O médico explica que as principais limitações da síndrome são relacionadas ao paciente ser totalmente dependente de equipamentos para sobreviver:

“Precisa viver com aparelho para poder respirar, precisa de oxigênio, precisa de alguém que cuide, precisa de sondas para se alimentar. Então, a principal limitação é o fato de ter uma dependência total de equipamentos e de pessoas para conseguir dar uma dignidade para o paciente”, comenta.

Apesar das limitações físicas, Rubens conta que Kika sempre demonstrou força e desenvoltura.

“A mãe dela fala ‘tu é muito inventadora de moda”. Eu costumo dizer ‘ela parece que tá parada, mas ela tá voando’. Ela é muito rápida nos pensamentos, ela gosta de ver a coisa acontecer”, descreve ele.

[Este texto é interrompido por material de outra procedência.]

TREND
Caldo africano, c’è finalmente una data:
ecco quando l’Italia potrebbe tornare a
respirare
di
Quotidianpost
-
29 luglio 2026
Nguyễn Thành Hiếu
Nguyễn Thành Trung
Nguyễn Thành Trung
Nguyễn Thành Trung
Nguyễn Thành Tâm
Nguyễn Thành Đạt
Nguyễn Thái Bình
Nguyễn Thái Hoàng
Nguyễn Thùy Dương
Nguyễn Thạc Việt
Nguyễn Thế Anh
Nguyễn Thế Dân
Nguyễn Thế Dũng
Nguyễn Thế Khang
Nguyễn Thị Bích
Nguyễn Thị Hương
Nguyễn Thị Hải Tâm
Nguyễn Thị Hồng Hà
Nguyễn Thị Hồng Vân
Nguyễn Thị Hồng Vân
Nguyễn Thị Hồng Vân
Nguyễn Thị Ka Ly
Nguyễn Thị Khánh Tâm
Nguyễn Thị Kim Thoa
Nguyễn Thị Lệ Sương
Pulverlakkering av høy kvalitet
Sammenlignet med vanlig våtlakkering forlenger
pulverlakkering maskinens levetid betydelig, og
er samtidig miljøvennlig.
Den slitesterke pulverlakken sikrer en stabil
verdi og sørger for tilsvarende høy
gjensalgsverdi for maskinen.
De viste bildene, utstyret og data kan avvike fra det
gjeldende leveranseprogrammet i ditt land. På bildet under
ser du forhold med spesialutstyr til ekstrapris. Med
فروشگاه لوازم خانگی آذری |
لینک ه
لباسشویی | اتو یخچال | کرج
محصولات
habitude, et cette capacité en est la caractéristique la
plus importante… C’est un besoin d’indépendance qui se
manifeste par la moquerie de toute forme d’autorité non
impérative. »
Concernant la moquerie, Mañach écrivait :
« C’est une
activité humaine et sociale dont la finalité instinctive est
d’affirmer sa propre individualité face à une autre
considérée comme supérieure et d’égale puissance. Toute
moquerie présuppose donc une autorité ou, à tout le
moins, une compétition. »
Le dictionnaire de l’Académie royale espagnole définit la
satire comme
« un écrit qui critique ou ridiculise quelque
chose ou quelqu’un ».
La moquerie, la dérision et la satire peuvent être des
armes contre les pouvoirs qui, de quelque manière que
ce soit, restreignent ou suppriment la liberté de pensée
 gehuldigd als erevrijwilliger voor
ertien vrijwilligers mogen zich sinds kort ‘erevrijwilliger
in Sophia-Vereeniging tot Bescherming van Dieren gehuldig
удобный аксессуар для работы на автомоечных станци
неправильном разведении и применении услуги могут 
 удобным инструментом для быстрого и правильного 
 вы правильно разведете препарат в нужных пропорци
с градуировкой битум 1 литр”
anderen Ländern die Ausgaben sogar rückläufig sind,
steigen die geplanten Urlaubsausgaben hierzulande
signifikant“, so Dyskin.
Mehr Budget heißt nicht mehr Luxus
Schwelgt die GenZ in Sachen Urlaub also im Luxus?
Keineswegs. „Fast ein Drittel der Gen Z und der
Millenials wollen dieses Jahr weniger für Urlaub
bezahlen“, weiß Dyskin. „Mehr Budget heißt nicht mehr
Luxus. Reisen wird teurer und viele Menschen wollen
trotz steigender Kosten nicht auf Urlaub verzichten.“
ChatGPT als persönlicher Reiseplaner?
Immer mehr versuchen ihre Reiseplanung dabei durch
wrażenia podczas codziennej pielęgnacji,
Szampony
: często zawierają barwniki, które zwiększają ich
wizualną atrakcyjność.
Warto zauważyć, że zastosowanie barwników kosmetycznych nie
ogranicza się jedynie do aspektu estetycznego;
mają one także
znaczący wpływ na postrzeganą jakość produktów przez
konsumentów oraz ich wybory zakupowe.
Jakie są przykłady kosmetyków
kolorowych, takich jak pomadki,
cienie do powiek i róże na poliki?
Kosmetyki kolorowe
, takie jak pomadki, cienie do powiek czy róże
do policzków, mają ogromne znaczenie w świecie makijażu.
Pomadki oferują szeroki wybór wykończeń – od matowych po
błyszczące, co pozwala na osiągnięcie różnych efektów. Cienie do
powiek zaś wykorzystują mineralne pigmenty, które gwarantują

Aos 15 anos, por exemplo, Kika ganhou uma festa no Hospital Virvi Ramos. Fantasiada de Cinderela, dançou com um príncipe.

A jovem se formou no ensino fundamental em 2022. Conforme explicado pelo hospital, ela recebia no quarto uma professora, que, por vezes, levava junto alguns colegas de aula.

Para o pai, além da comemoração pelos 20 anos, a história de Kika carrega uma mensagem poderosa.

“A gente as vezes reclama tanto da vida. Ela é tão feliz por coisas mínimas. Então, acho que nós deveríamos dar mais valor a vida. Hoje em dia a gente vive em um mundo tão individualista, que sempre olhamos para nosso próprio umbigo. Então, você vê casos igual o dela e que sirva para outras pessoas verem como a vida é realmente”, conclui.